More people turning to costly and unsuitable finance solutions
June 2, 2008
The global credit crunch has created a myriad of problems for consumers looking to take out finance since it made its way to the UK last summer.
Originating in the sub-prime mortgage sector in the United States the credit crunch has now taken a hold in the UK’s financial market, affecting lenders’ abilities to provide finance and affecting consumers’ abilities to get the finance that they need.
All areas of the financial industry have been affected to some degree, including mortgages, credit cards, unsecured loans, and mortgages – the latter suffering more than most in the eyes of most people.
Lenders have really had to tighten up on their lending criteria, and credit conditions have become unbelievably tight over recent months. Lenders have had to become more stringent and strict over who they lend to, and many financial deals have been taken off the markets altogether.
With accessibility to finance so restricted, and with the cost of borrowing quickly rising, many consumers have found that they either cannot afford to get the finance that they are after or are not eligible to take out the finance.
All of this has led to many people having to look at other ways of raising finance. The whole situation has been made much worse by the fact that costs have been rapidly rising, and this has put increased strain on household finance.
In addition to the cost of borrowing going up despite three base rate cuts from the Bank of England since December, bills such as energy, water, and council tax have also shot up. To make matters worse there has also been a sharp rise in living costs with the cost of petrol rocketing and the cost of food rising fast.

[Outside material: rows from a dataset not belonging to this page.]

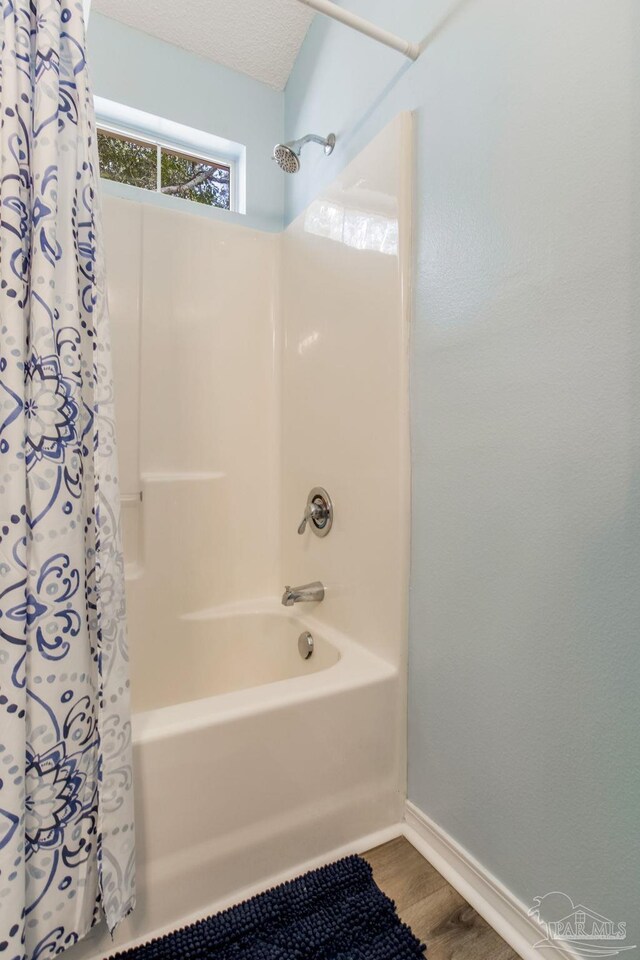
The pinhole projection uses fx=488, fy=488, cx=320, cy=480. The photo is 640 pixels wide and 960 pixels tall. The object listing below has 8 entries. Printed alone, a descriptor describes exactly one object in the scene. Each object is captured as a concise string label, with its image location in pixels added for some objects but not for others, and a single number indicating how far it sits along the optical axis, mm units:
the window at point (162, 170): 1978
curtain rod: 1161
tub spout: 1632
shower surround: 1049
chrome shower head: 1712
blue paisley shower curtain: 820
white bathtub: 993
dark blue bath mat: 945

For many people credit has become an essential financial lifeline in order to help them to stay afloat financially, with so many rising costs to cope with. But with access to credit so restricted it has become necessary for many people to look at alternative means of credit, and there are concerns amongst officials that some of these lines of credit may prove unsuitable and expensive for many consumers.
Doorstep lenders
Doorstep lenders have always charged extortionate rates of interest and have usually preyed on those with poor credit, low incomes, and little chance of getting finance through a mainstream lender. With an increasing number of people now unlikely to get finance through a mainstream lender there lenders are enjoying a booming trade.
In fact an official from one major doorstep lending firm in the UK recently said that he was expecting business to grow considerably over the remainder of this year, adding that business had already been very healthy in the first part of the year.

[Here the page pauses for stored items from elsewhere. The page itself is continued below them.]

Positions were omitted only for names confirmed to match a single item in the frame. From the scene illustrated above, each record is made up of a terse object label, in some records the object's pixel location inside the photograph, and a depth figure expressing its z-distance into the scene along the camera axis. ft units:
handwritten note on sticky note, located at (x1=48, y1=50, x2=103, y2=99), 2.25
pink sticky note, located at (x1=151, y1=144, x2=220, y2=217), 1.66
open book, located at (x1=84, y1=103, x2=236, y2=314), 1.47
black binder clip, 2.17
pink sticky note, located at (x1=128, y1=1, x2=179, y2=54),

This suggests that an increasing number of people with low incomes or poor credit – who are the most likely to bear the brunt of the current tight credit conditions – are now turning to doorstep lenders.
However, most doorstep lenders charge incredible amounts of interest on these loans, and whilst consumers may be able to get the money that they need for the very short term they will end up paying dearly over the medium to long term.

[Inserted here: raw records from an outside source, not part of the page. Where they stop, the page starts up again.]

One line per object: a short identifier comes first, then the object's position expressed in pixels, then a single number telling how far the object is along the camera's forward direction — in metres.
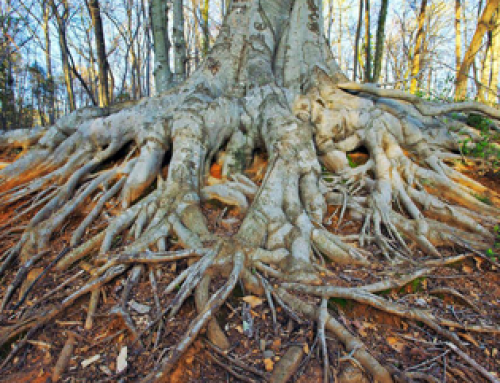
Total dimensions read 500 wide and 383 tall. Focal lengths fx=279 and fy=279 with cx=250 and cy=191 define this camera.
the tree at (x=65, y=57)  9.22
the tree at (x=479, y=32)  5.60
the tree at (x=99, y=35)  7.39
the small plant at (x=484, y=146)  3.97
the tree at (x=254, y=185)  2.34
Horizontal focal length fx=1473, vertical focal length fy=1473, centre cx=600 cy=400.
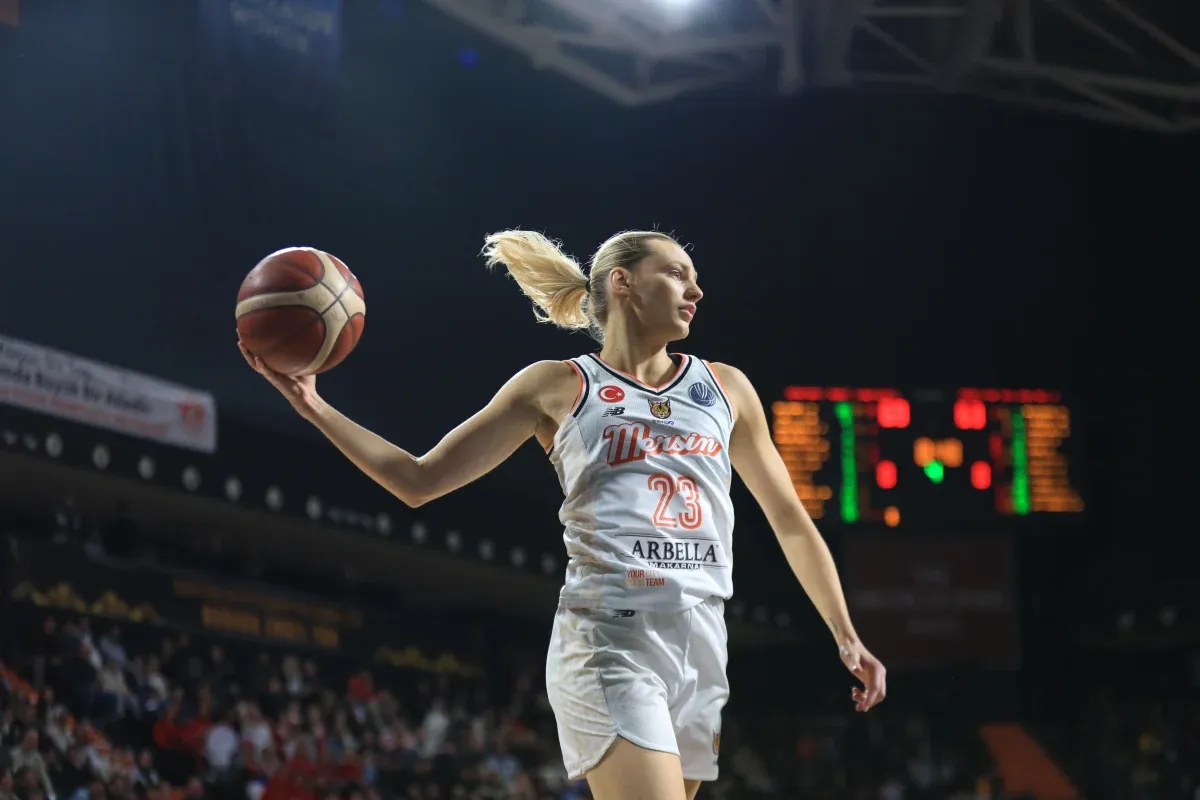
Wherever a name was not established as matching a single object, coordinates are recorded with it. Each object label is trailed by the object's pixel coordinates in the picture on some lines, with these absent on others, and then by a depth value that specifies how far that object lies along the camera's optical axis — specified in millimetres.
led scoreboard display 15281
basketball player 3539
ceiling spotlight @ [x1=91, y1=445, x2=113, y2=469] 11656
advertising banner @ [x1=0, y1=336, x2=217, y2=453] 10984
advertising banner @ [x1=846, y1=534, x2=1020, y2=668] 17297
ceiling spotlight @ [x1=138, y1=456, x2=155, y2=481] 12203
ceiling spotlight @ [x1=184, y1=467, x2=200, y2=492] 12828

An official from the Housing Corporation recently stated: ‘‘if you borrow from doorstep lenders, you risk the roof over your heads in return for a day’s happiness.” Another official added: “Doorstep lenders exploit poor families’ inability to get credit from more mainstream lenders, and they cover their risk in lending to the less well off by charging punitive interest rates.”
Payday loans
Another form of finance that seems to be more popular since the tighter credit conditions came into play are payday loans. These loans are short term loans for modest amounts, with most lenders offering up to £1000 subject to financial and employment status.
However, the loan needs to be repaid within 30 days in most cases, although some lenders offer the facility to roll the loan over by another month for a fee.
Since September of last year there has been a rise of over 55% in the number of payday loans being taken out, and this suggests that since the onset of the global credit crunch and the tightening of lending criteria an increasing number of consumers have found themselves turning to these shorter term loans.
However, the interest charges on these loans can be very high, although it is normally charged as a flat fee per £100 borrowed – e.g. £10 per £100 borrowed.
A more suitable alternative
Some officials have said that a more suitable and affordable alternative for those that need to take out finance but are struggling to get access to any affordable deals is a credit union loan. Local credit unions are able to offer affordable finance to consumers, and therefore it is well worth finding out about your local credit union in order to find out more about what’s available.
One official recently said: “Credit unions offer a great alternative to money shops and payday loans for people needing small loans over relatively short periods. Credit unions charge no more than two per cent on the reducing balance of a loan and many charge just one per cent, which would mean that £1,000 taken out for a month and paid back weekly would accrue just £5.76 in interest at one per cent.”